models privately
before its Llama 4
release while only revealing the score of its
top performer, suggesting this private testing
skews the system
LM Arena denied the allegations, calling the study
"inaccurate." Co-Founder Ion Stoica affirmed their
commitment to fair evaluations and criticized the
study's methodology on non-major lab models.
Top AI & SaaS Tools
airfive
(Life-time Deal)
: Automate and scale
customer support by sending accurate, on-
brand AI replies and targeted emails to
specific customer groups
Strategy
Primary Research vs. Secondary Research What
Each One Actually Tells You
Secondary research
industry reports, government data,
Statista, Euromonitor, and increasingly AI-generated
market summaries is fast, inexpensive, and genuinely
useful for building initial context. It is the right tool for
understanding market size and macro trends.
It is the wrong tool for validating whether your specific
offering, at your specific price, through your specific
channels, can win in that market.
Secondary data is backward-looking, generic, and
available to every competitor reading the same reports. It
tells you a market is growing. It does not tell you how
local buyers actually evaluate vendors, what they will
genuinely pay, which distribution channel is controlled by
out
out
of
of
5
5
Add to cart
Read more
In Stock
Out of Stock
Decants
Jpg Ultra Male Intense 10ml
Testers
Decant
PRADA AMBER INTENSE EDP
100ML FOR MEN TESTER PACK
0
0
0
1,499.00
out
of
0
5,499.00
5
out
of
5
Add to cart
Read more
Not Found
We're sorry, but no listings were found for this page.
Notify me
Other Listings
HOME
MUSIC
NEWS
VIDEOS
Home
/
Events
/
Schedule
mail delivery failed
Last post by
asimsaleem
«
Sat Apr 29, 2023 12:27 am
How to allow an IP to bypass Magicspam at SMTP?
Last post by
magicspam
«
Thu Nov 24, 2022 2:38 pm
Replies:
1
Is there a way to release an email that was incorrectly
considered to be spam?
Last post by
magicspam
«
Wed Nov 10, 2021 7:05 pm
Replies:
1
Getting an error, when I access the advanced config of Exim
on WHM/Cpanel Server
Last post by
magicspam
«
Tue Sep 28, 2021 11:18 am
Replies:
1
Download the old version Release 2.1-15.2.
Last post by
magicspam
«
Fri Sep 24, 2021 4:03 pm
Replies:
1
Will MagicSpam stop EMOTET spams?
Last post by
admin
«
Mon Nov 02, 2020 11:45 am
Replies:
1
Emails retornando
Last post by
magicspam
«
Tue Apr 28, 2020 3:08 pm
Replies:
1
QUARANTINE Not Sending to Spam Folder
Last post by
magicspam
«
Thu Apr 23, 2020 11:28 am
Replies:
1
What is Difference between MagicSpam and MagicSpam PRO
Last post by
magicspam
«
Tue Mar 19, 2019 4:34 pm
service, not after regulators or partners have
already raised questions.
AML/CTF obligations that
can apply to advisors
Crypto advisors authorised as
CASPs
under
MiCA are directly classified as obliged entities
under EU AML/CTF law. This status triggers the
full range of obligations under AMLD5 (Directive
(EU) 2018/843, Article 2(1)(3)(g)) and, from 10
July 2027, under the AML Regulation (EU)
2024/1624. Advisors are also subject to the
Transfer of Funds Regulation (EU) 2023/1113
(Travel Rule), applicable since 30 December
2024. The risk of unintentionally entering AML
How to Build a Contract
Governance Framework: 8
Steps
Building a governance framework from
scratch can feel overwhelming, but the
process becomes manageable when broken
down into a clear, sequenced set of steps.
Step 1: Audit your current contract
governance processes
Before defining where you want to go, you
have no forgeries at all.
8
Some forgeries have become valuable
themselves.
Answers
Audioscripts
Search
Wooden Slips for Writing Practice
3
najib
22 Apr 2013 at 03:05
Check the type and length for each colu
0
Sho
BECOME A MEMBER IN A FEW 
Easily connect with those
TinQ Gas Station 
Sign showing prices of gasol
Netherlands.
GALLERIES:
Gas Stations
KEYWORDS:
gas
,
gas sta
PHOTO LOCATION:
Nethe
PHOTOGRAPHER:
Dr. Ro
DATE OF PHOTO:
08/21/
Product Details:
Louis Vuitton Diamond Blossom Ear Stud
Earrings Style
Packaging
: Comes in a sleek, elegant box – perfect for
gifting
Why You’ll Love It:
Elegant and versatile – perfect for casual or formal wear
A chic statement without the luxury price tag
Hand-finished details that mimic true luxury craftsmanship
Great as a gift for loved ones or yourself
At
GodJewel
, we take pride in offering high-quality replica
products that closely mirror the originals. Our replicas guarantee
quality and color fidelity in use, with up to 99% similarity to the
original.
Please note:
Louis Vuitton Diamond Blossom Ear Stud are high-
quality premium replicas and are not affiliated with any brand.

* * * *

Write out all of the records word for word.

Output for this task:
models privately
before its Llama 4
release while only revealing the score of its
top performer, suggesting this private testing
skews the system
LM Arena denied the allegations, calling the study
"inaccurate." Co-Founder Ion Stoica affirmed their
commitment to fair evaluations and criticized the
study's methodology on non-major lab models.
Top AI & SaaS Tools
airfive
(Life-time Deal)
: Automate and scale
customer support by sending accurate, on-
brand AI replies and targeted emails to
specific customer groups
Strategy
Primary Research vs. Secondary Research What
Each One Actually Tells You
Secondary research
industry reports, government data,
Statista, Euromonitor, and increasingly AI-generated
market summaries is fast, inexpensive, and genuinely
useful for building initial context. It is the right tool for
understanding market size and macro trends.
It is the wrong tool for validating whether your specific
offering, at your specific price, through your specific
channels, can win in that market.
Secondary data is backward-looking, generic, and
available to every competitor reading the same reports. It
tells you a market is growing. It does not tell you how
local buyers actually evaluate vendors, what they will
genuinely pay, which distribution channel is controlled by
out
out
of
of
5
5
Add to cart
Read more
In Stock
Out of Stock
Decants
Jpg Ultra Male Intense 10ml
Testers
Decant
PRADA AMBER INTENSE EDP
100ML FOR MEN TESTER PACK
0
0
0
1,499.00
out
of
0
5,499.00
5
out
of
5
Add to cart
Read more
Not Found
We're sorry, but no listings were found for this page.
Notify me
Other Listings
HOME
MUSIC
NEWS
VIDEOS
Home
/
Events
/
Schedule
mail delivery failed
Last post by
asimsaleem
«
Sat Apr 29, 2023 12:27 am
How to allow an IP to bypass Magicspam at SMTP?
Last post by
magicspam
«
Thu Nov 24, 2022 2:38 pm
Replies:
1
Is there a way to release an email that was incorrectly
considered to be spam?
Last post by
magicspam
«
Wed Nov 10, 2021 7:05 pm
Replies:
1
Getting an error, when I access the advanced config of Exim
on WHM/Cpanel Server
Last post by
magicspam
«
Tue Sep 28, 2021 11:18 am
Replies:
1
Download the old version Release 2.1-15.2.
Last post by
magicspam
«
Fri Sep 24, 2021 4:03 pm
Replies:
1
Will MagicSpam stop EMOTET spams?
Last post by
admin
«
Mon Nov 02, 2020 11:45 am
Replies:
1
Emails retornando
Last post by
magicspam
«
Tue Apr 28, 2020 3:08 pm
Replies:
1
QUARANTINE Not Sending to Spam Folder
Last post by
magicspam
«
Thu Apr 23, 2020 11:28 am
Replies:
1
What is Difference between MagicSpam and MagicSpam PRO
Last post by
magicspam
«
Tue Mar 19, 2019 4:34 pm
service, not after regulators or partners have
already raised questions.
AML/CTF obligations that
can apply to advisors
Crypto advisors authorised as
CASPs
under
MiCA are directly classified as obliged entities
under EU AML/CTF law. This status triggers the
full range of obligations under AMLD5 (Directive
(EU) 2018/843, Article 2(1)(3)(g)) and, from 10
July 2027, under the AML Regulation (EU)
2024/1624. Advisors are also subject to the
Transfer of Funds Regulation (EU) 2023/1113
(Travel Rule), applicable since 30 December
2024. The risk of unintentionally entering AML
How to Build a Contract
Governance Framework: 8
Steps
Building a governance framework from
scratch can feel overwhelming, but the
process becomes manageable when broken
down into a clear, sequenced set of steps.
Step 1: Audit your current contract
governance processes
Before defining where you want to go, you
have no forgeries at all.
8
Some forgeries have become valuable
themselves.
Answers
Audioscripts
Search
Wooden Slips for Writing Practice
3
najib
22 Apr 2013 at 03:05
Check the type and length for each colu
0
Sho
BECOME A MEMBER IN A FEW 
Easily connect with those
TinQ Gas Station 
Sign showing prices of gasol
Netherlands.
GALLERIES:
Gas Stations
KEYWORDS:
gas
,
gas sta
PHOTO LOCATION:
Nethe
PHOTOGRAPHER:
Dr. Ro
DATE OF PHOTO:
08/21/
Product Details:
Louis Vuitton Diamond Blossom Ear Stud
Earrings Style
Packaging
: Comes in a sleek, elegant box – perfect for
gifting
Why You’ll Love It:
Elegant and versatile – perfect for casual or formal wear
A chic statement without the luxury price tag
Hand-finished details that mimic true luxury craftsmanship
Great as a gift for loved ones or yourself
At
GodJewel
, we take pride in offering high-quality replica
products that closely mirror the originals. Our replicas guarantee
quality and color fidelity in use, with up to 99% similarity to the
original.
Please note:
Louis Vuitton Diamond Blossom Ear Stud are high-
quality premium replicas and are not affiliated with any brand.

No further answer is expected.